INFORMATION START

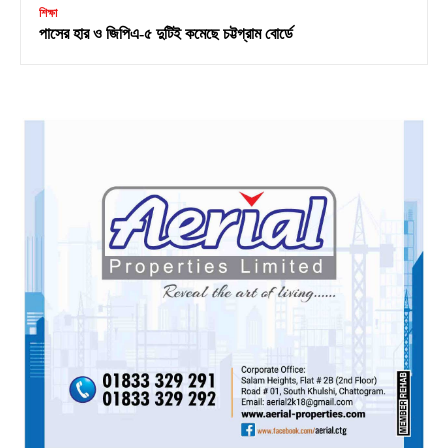
শিক্ষা
পাসের হার ও জিপিএ-৫ দুটিই কমেছে চট্টগ্রাম বোর্ডে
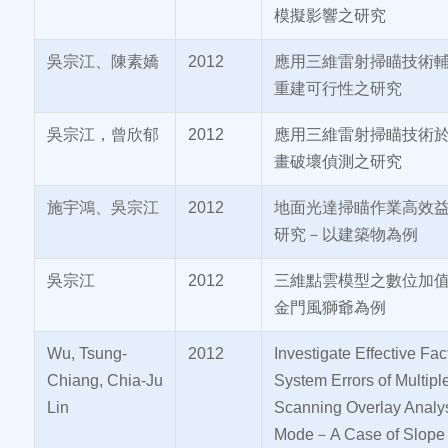
模擬影響之研究
吳宗江、陳素嬌
2012
應用三維雷射掃瞄技術
重建可行性之研究
吳宗江，曾欣郁
2012
應用三維雷射掃瞄技術
畫破壞偵測之研究
施宇鴻、吳宗江
2012
地面光達掃瞄作業高效
研究－以建築物為例
吳宗江
2012
三維點雲模型之數位加值
金門風獅爺為例
Wu, Tsung-
2012
Investigate Effective Fact
Chiang, Chia-Ju
System Errors of Multipl
Lin
Scanning Overlay Analy
Mode－A Case of Slope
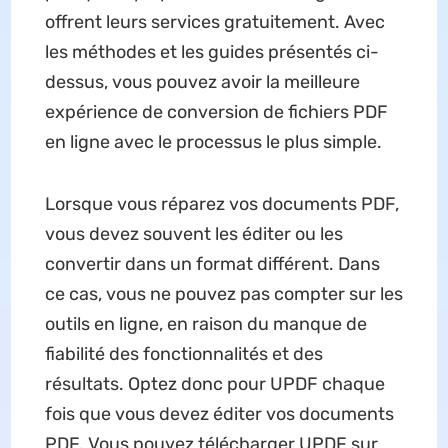
offrent leurs services gratuitement. Avec
les méthodes et les guides présentés ci-
dessus, vous pouvez avoir la meilleure
expérience de conversion de fichiers PDF
en ligne avec le processus le plus simple.
Lorsque vous réparez vos documents PDF,
vous devez souvent les éditer ou les
convertir dans un format différent. Dans
ce cas, vous ne pouvez pas compter sur les
outils en ligne, en raison du manque de
fiabilité des fonctionnalités et des
résultats. Optez donc pour UPDF chaque
fois que vous devez éditer vos documents
PDF. Vous pouvez télécharger UPDF sur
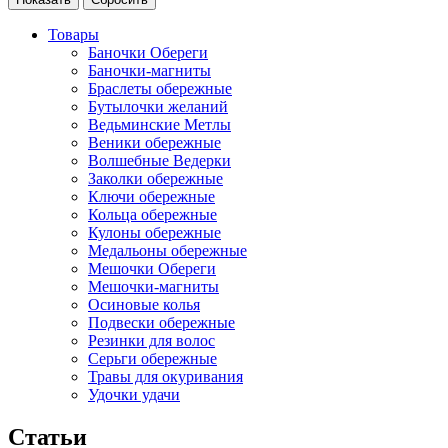
Товары
Баночки Обереги
Баночки-магниты
Браслеты обережные
Бутылочки желаний
Ведьминские Метлы
Веники обережные
Волшебные Ведерки
Заколки обережные
Ключи обережные
Кольца обережные
Кулоны обережные
Медальоны обережные
Мешочки Обереги
Мешочки-магниты
Осиновые колья
Подвески обережные
Резинки для волос
Серьги обережные
Травы для окуривания
Удочки удачи
Статьи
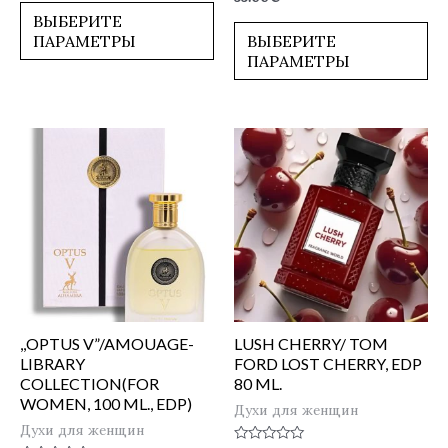
из
0
5
ВЫБЕРИТЕ
из
5
ПАРАМЕТРЫ
ВЫБЕРИТЕ
ПАРАМЕТРЫ
,,OPTUS V”/AMOUAGE-
LUSH CHERRY/ TOM
LIBRARY
FORD LOST CHERRY, EDP
COLLECTION(FOR
80 ML.
WOMEN, 100 ML., EDP)
Духи для женщин
Духи для женщин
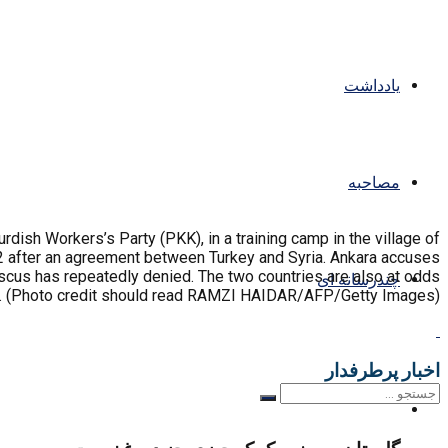
یادداشت
مصاحبه
sh Workers’s Party (PKK), in a training camp in the village of
2 after an agreement between Turkey and Syria. Ankara accuses
ascus has repeatedly denied. The two countries are also at odds
چندرسانه ای
ers. (Photo credit should read RAMZI HAIDAR/AFP/Getty Images)
اخبار پرطرفدار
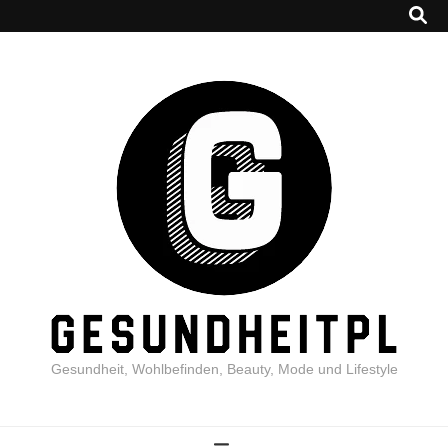
Gesundheit, Wohlbefinden, Beauty, Mode und Lifestyle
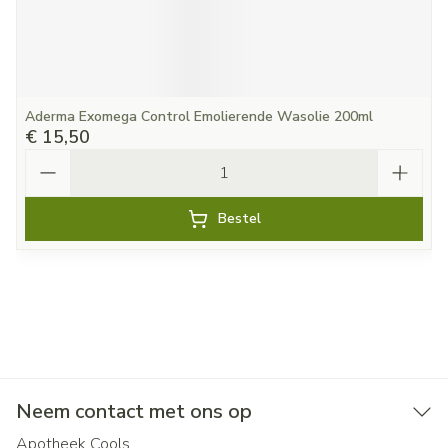
Aderma Exomega Control Emolierende Wasolie 200ml
€ 15,50
Aantal
Bestel
Neem contact met ons op
Apotheek Cools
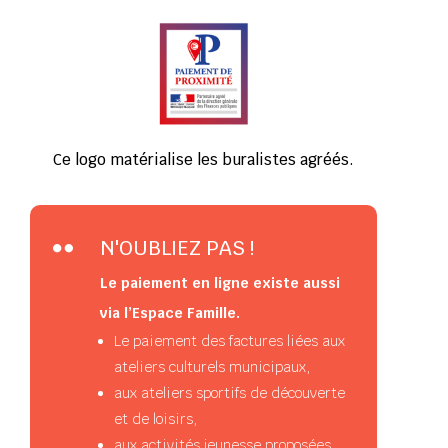
Ce logo matérialise les buralistes agréés.
N'OUBLIEZ PAS !

Le paiement en ligne existe aussi
via l’Espace Famille.
Le paiement des factures liées aux
ateliers culturels municipaux,
aux ateliers sportifs de découverte
et de loisirs,
aux activités jeunesse proposées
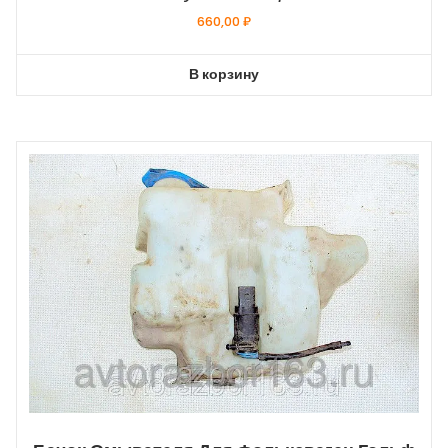
660,00
₽
В корзину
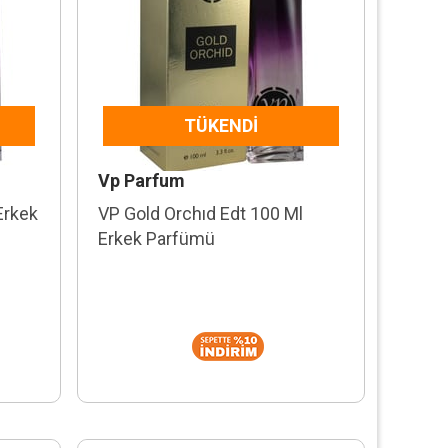
TÜKENDI
Vp Parfum
Erkek
VP Gold Orchıd Edt 100 Ml
Erkek Parfümü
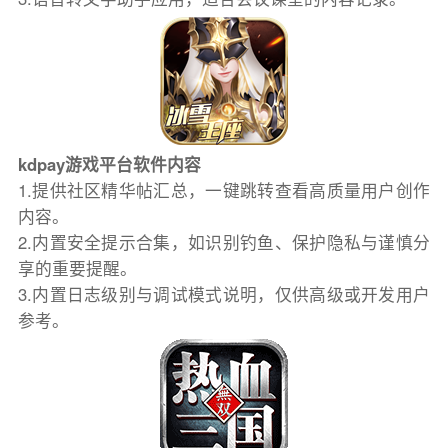
kdpay游戏平台软件内容
1.提供社区精华帖汇总，一键跳转查看高质量用户创作
内容。
2.内置安全提示合集，如识别钓鱼、保护隐私与谨慎分
享的重要提醒。
3.内置日志级别与调试模式说明，仅供高级或开发用户
参考。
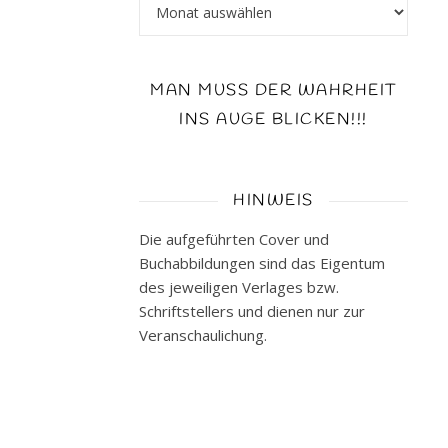
Archiv
das
Cover
in
den
MAN MUSS DER WAHRHEIT
Bann
INS AUGE BLICKEN!!!
gezogen.
Ja
-
HINWEIS
ich
weiß
Die aufgeführten Cover und
-
Buchabbildungen sind das Eigentum
schlimm
des jeweiligen Verlages bzw.
...
Schriftstellers und dienen nur zur
aber
Veranschaulichung.
hey...
dass
da
mehr
drin…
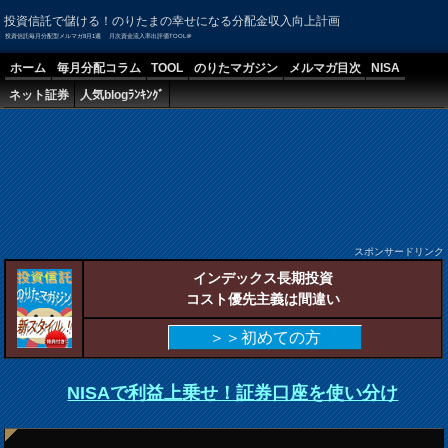
投資信託で儲ける！のりたまの幸せになる分配金収入向上計画
投資信託毎月分配型メルマガ8月1週 月次資金流入率出評価TOOL＠
ホーム
毎月分配コラム
TOOL
のりたマガジン
メルマガ目次
NISA
ネット証券
人気blogﾗﾝｷﾝｸﾞ
スポンサードリンク
インデックス長期投資
コスト優先主義は間違い
＞＞初めての方
NISAで利益上乗せ！証券口座を使い分け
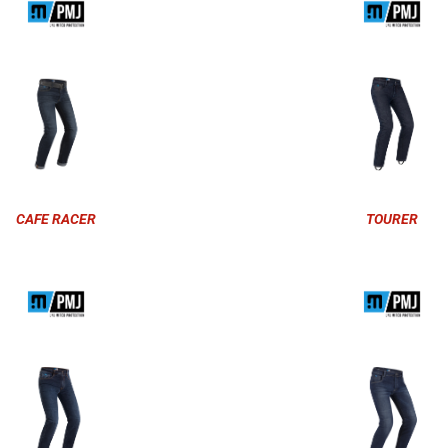
CAFE RACER
TOURER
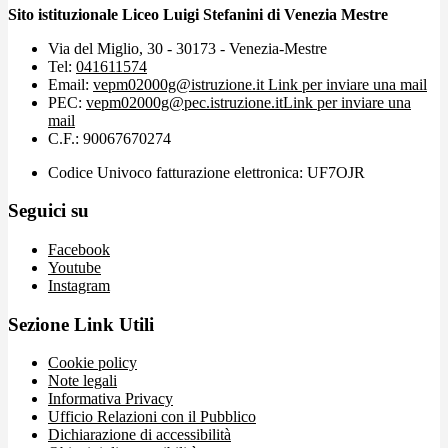
Sito istituzionale Liceo Luigi Stefanini di Venezia Mestre
Via del Miglio, 30 - 30173 - Venezia-Mestre
Tel:
041611574
Email:
vepm02000g@istruzione.it
Link per inviare una mail
PEC:
vepm02000g@pec.istruzione.it
Link per inviare una
mail
C.F.: 90067670274
Codice Univoco fatturazione elettronica: UF7OJR
Seguici su
Facebook
Youtube
Instagram
Sezione Link Utili
Cookie policy
Note legali
Informativa Privacy
Ufficio Relazioni con il Pubblico
Dichiarazione di accessibilità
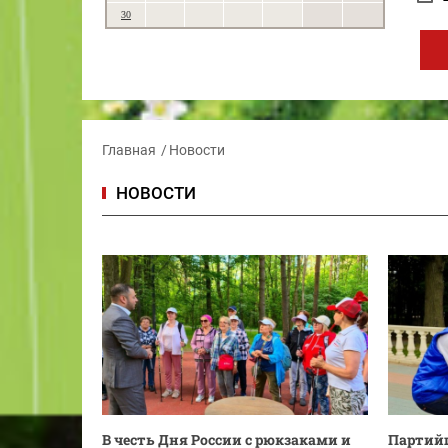
30
Главная
Новости
НОВОСТИ
В честь Дня России с рюкзаками и
Партийц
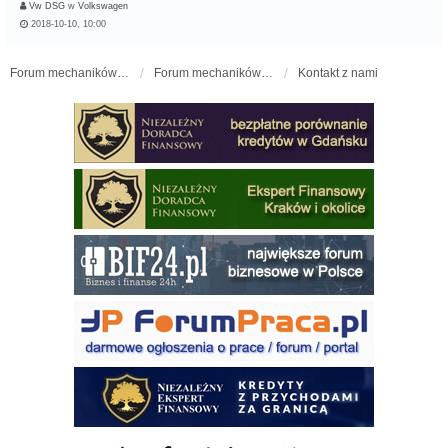
Vw DSG
w
Volkswagen
2018-10-10, 10:00
Forum mechaników samochodowych - forum-mechaniczne.pl
Forum mechaników samochodowych
Kontakt z nami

INFORMATION END

Return every one of the lines above word for word, leaving out the pictures.

RESULT →
শিক্ষা
পাসের হার ও জিপিএ-৫ দুটিই কমেছে চট্টগ্রাম বোর্ডে
模擬影響之研究
吳宗江、陳素嬌
2012
應用三維雷射掃瞄技術
重建可行性之研究
吳宗江，曾欣郁
2012
應用三維雷射掃瞄技術
畫破壞偵測之研究
施宇鴻、吳宗江
2012
地面光達掃瞄作業高效
研究－以建築物為例
吳宗江
2012
三維點雲模型之數位加值
金門風獅爺為例
Wu, Tsung-
2012
Investigate Effective Fact
Chiang, Chia-Ju
System Errors of Multipl
Lin
Scanning Overlay Analy
Mode－A Case of Slope
offrent leurs services gratuitement. Avec
les méthodes et les guides présentés ci-
dessus, vous pouvez avoir la meilleure
expérience de conversion de fichiers PDF
en ligne avec le processus le plus simple.
Lorsque vous réparez vos documents PDF,
vous devez souvent les éditer ou les
convertir dans un format différent. Dans
ce cas, vous ne pouvez pas compter sur les
outils en ligne, en raison du manque de
fiabilité des fonctionnalités et des
résultats. Optez donc pour UPDF chaque
fois que vous devez éditer vos documents
PDF. Vous pouvez télécharger UPDF sur
Товары
Баночки Обереги
Баночки-магниты
Браслеты обережные
Бутылочки желаний
Ведьминские Метлы
Веники обережные
Волшебные Ведерки
Заколки обережные
Ключи обережные
Кольца обережные
Кулоны обережные
Медальоны обережные
Мешочки Обереги
Мешочки-магниты
Осиновые колья
Подвески обережные
Резинки для волос
Серьги обережные
Травы для окуривания
Удочки удачи
Статьи
из
0
5
ВЫБЕРИТЕ
из
5
ПАРАМЕТРЫ
ВЫБЕРИТЕ
ПАРАМЕТРЫ
,,OPTUS V”/AMOUAGE-
LUSH CHERRY/ TOM
LIBRARY
FORD LOST CHERRY, EDP
COLLECTION(FOR
80 ML.
WOMEN, 100 ML., EDP)
Духи для женщин
Духи для женщин
یادداشت
مصاحبه
sh Workers’s Party (PKK), in a training camp in the village of
2 after an agreement between Turkey and Syria. Ankara accuses
ascus has repeatedly denied. The two countries are also at odds
چندرسانه ای
ers. (Photo credit should read RAMZI HAIDAR/AFP/Getty Images)
اخبار پرطرفدار
Gesundheit, Wohlbefinden, Beauty, Mode und Lifestyle
Aderma Exomega Control Emolierende Wasolie 200ml
€ 15,50
Aantal
Bestel
Neem contact met ons op
Apotheek Cools
Ce logo matérialise les buralistes agréés.
N'OUBLIEZ PAS !

Le paiement en ligne existe aussi
via l’Espace Famille.
Le paiement des factures liées aux
ateliers culturels municipaux,
aux ateliers sportifs de découverte
et de loisirs,
aux activités jeunesse proposées
660,00
₽
В корзину
TÜKENDI
Vp Parfum
Erkek
VP Gold Orchıd Edt 100 Ml
Erkek Parfümü
kdpay游戏平台软件内容
1.提供社区精华帖汇总，一键跳转查看高质量用户创作
内容。
2.内置安全提示合集，如识别钓鱼、保护隐私与谨慎分
享的重要提醒。
3.内置日志级别与调试模式说明，仅供高级或开发用户
参考。
Archiv
das
Cover
in
den
MAN MUSS DER WAHRHEIT
Bann
INS AUGE BLICKEN!!!
gezogen.
Ja
-
HINWEIS
ich
weiß
Die aufgeführten Cover und
-
Buchabbildungen sind das Eigentum
schlimm
des jeweiligen Verlages bzw.
...
Schriftstellers und dienen nur zur
aber
Veranschaulichung.
hey...
dass
da
mehr
drin…
投資信託で儲ける！のりたまの幸せになる分配金収入向上計画
投資信託毎月分配型メルマガ8月1週 月次資金流入率出評価TOOL＠
ホーム
毎月分配コラム
TOOL
のりたマガジン
メルマガ目次
NISA
ネット証券
人気blogﾗﾝｷﾝｸﾞ
スポンサードリンク
インデックス長期投資
コスト優先主義は間違い
＞＞初めての方
NISAで利益上乗せ！証券口座を使い分け
CAFE RACER
TOURER
Sito istituzionale Liceo Luigi Stefanini di Venezia Mestre
Via del Miglio, 30 - 30173 - Venezia-Mestre
Tel:
041611574
Email:
vepm02000g@istruzione.it
Link per inviare una mail
PEC:
vepm02000g@pec.istruzione.it
Link per inviare una
mail
C.F.: 90067670274
Codice Univoco fatturazione elettronica: UF7OJR
Seguici su
Facebook
Youtube
Instagram
Sezione Link Utili
Cookie policy
Note legali
Informativa Privacy
Ufficio Relazioni con il Pubblico
Dichiarazione di accessibilità
30
Главная
Новости
НОВОСТИ
В честь Дня России с рюкзаками и
Партийц
Vw DSG
w
Volkswagen
2018-10-10, 10:00
Forum mechaników samochodowych - forum-mechaniczne.pl
Forum mechaników samochodowych
Kontakt z nami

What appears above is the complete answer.